WORK TO BE COMPLETED
Render every line of the entries below as a Markdown table with the columns No. and Line, numbering the rows and skipping blank lines. Leave the pictures out of the table.

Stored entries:
------------------------------------------------------------------------
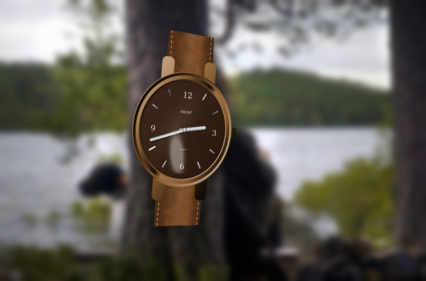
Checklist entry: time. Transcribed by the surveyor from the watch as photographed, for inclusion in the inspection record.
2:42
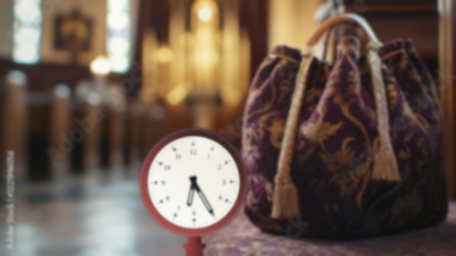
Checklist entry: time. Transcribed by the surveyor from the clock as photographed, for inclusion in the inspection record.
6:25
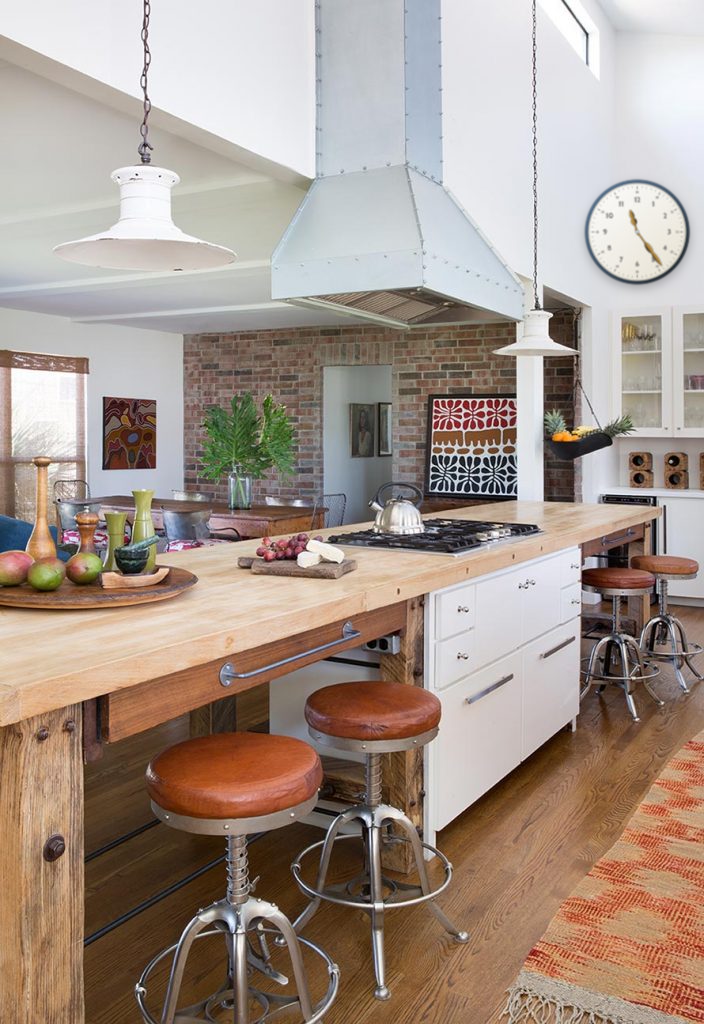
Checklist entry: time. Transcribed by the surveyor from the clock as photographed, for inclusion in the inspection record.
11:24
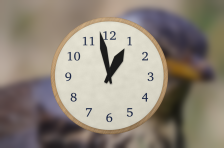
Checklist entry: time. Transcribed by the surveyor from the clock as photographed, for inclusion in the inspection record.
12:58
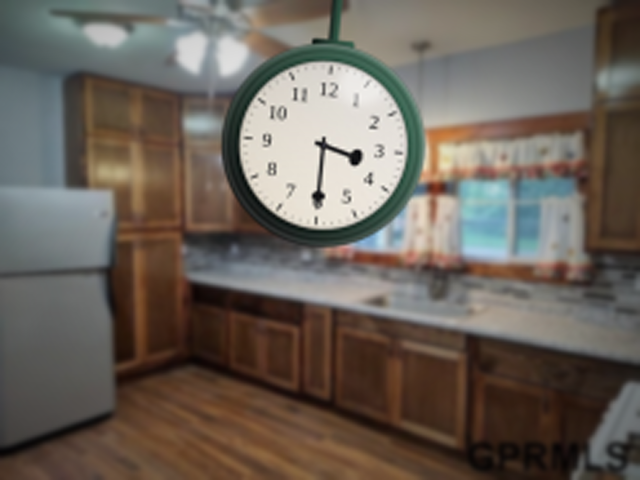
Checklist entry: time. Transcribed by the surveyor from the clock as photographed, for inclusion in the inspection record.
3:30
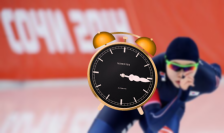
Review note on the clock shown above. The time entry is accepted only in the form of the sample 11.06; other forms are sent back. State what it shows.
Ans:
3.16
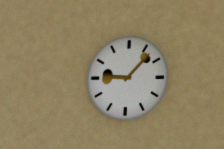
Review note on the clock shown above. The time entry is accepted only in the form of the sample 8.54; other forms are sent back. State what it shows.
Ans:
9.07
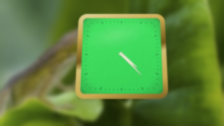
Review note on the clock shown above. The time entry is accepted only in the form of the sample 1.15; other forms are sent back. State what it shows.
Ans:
------------------------------------------------------------------------
CORRECT RESPONSE
| No. | Line |
|---|---|
| 1 | Checklist entry: time. Transcribed by the surveyor from the watch as photographed, for inclusion in the inspection record. |
| 2 | 2:42 |
| 3 | Checklist entry: time. Transcribed by the surveyor from the clock as photographed, for inclusion in the inspection record. |
| 4 | 6:25 |
| 5 | Checklist entry: time. Transcribed by the surveyor from the clock as photographed, for inclusion in the inspection record. |
| 6 | 11:24 |
| 7 | Checklist entry: time. Transcribed by the surveyor from the clock as photographed, for inclusion in the inspection record. |
| 8 | 12:58 |
| 9 | Checklist entry: time. Transcribed by the surveyor from the clock as photographed, for inclusion in the inspection record. |
| 10 | 3:30 |
| 11 | Review note on the clock shown above. The time entry is accepted only in the form of the sample 11.06; other forms are sent back. State what it shows. |
| 12 | Ans: |
| 13 | 3.16 |
| 14 | Review note on the clock shown above. The time entry is accepted only in the form of the sample 8.54; other forms are sent back. State what it shows. |
| 15 | Ans: |
| 16 | 9.07 |
| 17 | Review note on the clock shown above. The time entry is accepted only in the form of the sample 1.15; other forms are sent back. State what it shows. |
| 18 | Ans: |